SprainFoot Fracture 5th Metatarsal Fracture Grade 2 Ankle SprainOn Friday night Tony Parker and the Spurs faced the Kings, in the 3rd quarter going up for a lay up rotated is ankle causing what I appeared to be a Grade 2 sprain. MRI yesterday should just that, 4 weeks off due to the Grade 2 ankle sprain. The major difference with Grade 1-Grade 3 is the amount of ligament damage occurs. There is 3 ligaments that supports the outside or lateral foot, in Parker's case 2 out of the 3 have been injured. Most of the time the ligaments with conservative measures however, there will always be an increase flexibility of the ankle and more prone to future injury. Treating many athletes I and the literature has shown potential injury to the cartilage which can be diagnosed with an MRI. If during the off season a noted increase ligament laxity and ankle pain an option is surgery which includes a lateral ankle reconstruction and ankle scope.
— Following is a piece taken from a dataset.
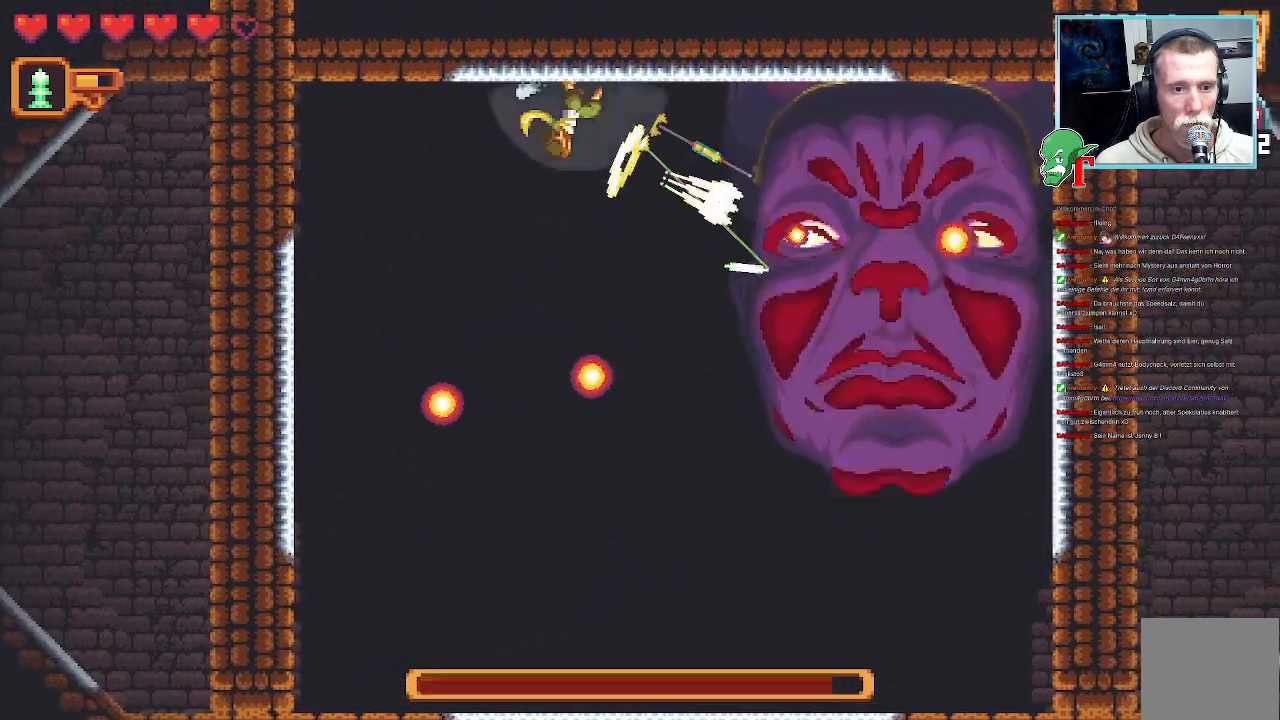
{"buttons": ["SQUARE"], "left_stick": "down-right", "right_stick": "center", "events": []}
This procedure has good success rates.
Ryan Kesler of the Vancouver Canucks was diagnosed with a "foot fracture' on Thursday. It appears the fracture was due to a block shot and not diagnosed until a CT scan was ordered. Here is a good example of the Canadian and US healthcare system. In the US a CT/MRI scan would have been ordered to rule out a fracture after a negative x-ray. On the Right is an example ( not the actual x-ray ) of a stable foot fracture. In our clinic if we are suspicious of a foot fracture after an x-ray is ordered we will assess the area with diagnostic ultrasound to assess any small subtlety. Treatment is mostly conservative with assessed weight bearing and use of a bone stimulator with will increase healing time.
Rasheed Wallace on Thursday had surgery to repair a stress fracture that transition to a full non healing fracture. The reports have stated a "Jones" fracture but I find that hard to believe as a Jones fracture is extremely painful with regular walking let alone a dunk. These fractures are very difficult to heal without surgery and I always recommend patient in high level competition to have the surgery as long term have better outcomes. These fracture that are not cared for properly will take up to 8 weeks just to see 50% change in healing on x-ray. Surgery consists of re-approximated the two pieces and placing hardware to stability the fracture. Sometimes I use of platelets or growth factors are place near the surgery slight to increase healing. My patients are then also given a bone stimulator to further enhance the healing potential.
I hope the best for these three athletes as these injuries can effect their professional careers if not treated correctly.
Dr. Darryl Martins, DPM, FACFAS
100 S. Cooper St.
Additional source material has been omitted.